*DATA UNDER STUDY*.

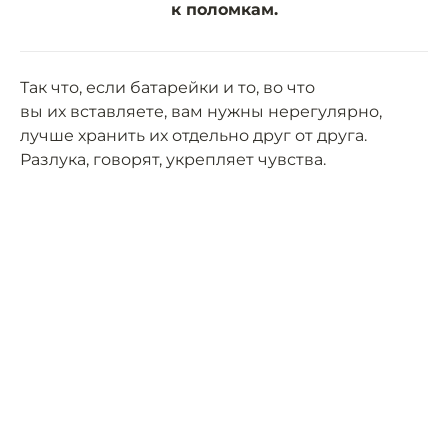
к поломкам.
Так что, если батарейки и то, во что
вы их вставляете, вам нужны нерегулярно,
лучше хранить их отдельно друг от друга.
Разлука, говорят, укрепляет чувства.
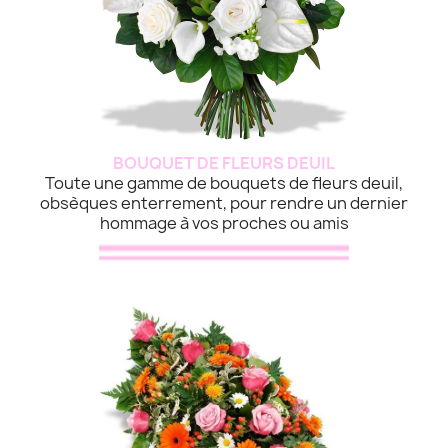
BOUQUET DE FLEURS DEUIL
Toute une gamme de bouquets de fleurs deuil,
obsèques enterrement, pour rendre un dernier
hommage à vos proches ou amis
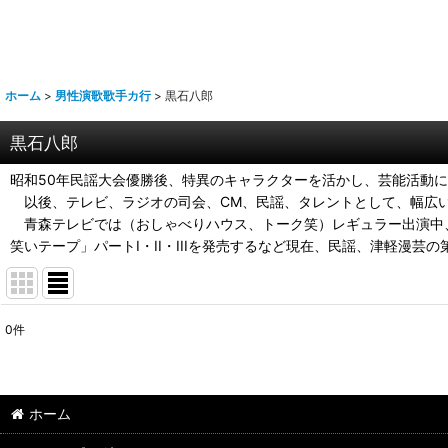
ホーム
>
男性演歌歌手カ行
>
黒石八郎
黒石八郎
昭和50年民謡大会優勝後、特異のキャラクターを活かし、芸能活動
以後、テレビ、ラジオの司会、CM、民謡、タレントとして、幅広
青森テレビでは（おしゃべりハウス、トーク笑）レギュラー出演中、
笑いテープ」パートI・II・IIIを発売するなど現在、民謡、津軽漫芸
0
件
表示数
:
並び順
:
ホーム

*TASK TO COMPLETE*.
Copy every line of text in the material above without any change, and leave the pictures out.

*EXPECTED OUTPUT*.
к поломкам.
Так что, если батарейки и то, во что
вы их вставляете, вам нужны нерегулярно,
лучше хранить их отдельно друг от друга.
Разлука, говорят, укрепляет чувства.
BOUQUET DE FLEURS DEUIL
Toute une gamme de bouquets de fleurs deuil,
obsèques enterrement, pour rendre un dernier
hommage à vos proches ou amis
ホーム
>
男性演歌歌手カ行
>
黒石八郎
黒石八郎
昭和50年民謡大会優勝後、特異のキャラクターを活かし、芸能活動
以後、テレビ、ラジオの司会、CM、民謡、タレントとして、幅広
青森テレビでは（おしゃべりハウス、トーク笑）レギュラー出演中、
笑いテープ」パートI・II・IIIを発売するなど現在、民謡、津軽漫芸
0
件
表示数
:
並び順
:
ホーム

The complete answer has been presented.